(Records from a dataset)
____
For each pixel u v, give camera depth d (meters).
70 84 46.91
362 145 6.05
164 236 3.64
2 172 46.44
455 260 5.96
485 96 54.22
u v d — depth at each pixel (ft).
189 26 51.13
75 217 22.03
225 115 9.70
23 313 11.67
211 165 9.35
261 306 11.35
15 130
____
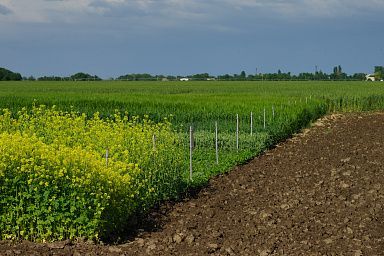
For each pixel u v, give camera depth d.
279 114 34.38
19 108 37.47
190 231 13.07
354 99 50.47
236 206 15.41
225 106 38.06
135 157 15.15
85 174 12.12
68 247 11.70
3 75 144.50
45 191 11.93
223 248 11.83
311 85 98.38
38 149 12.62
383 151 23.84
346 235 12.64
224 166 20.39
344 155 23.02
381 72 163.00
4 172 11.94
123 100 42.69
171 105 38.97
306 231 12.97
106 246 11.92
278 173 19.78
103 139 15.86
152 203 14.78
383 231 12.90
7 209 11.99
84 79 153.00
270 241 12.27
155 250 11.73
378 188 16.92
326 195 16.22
____
Task to carry out:
Begin at the line that has "3 75 144.50" in the entries above; stop after the line that has "326 195 16.22". Transcribe exactly those lines and no others.

Reply:
3 75 144.50
45 191 11.93
223 248 11.83
311 85 98.38
38 149 12.62
383 151 23.84
346 235 12.64
224 166 20.39
344 155 23.02
381 72 163.00
4 172 11.94
123 100 42.69
171 105 38.97
306 231 12.97
106 246 11.92
278 173 19.78
103 139 15.86
152 203 14.78
383 231 12.90
7 209 11.99
84 79 153.00
270 241 12.27
155 250 11.73
378 188 16.92
326 195 16.22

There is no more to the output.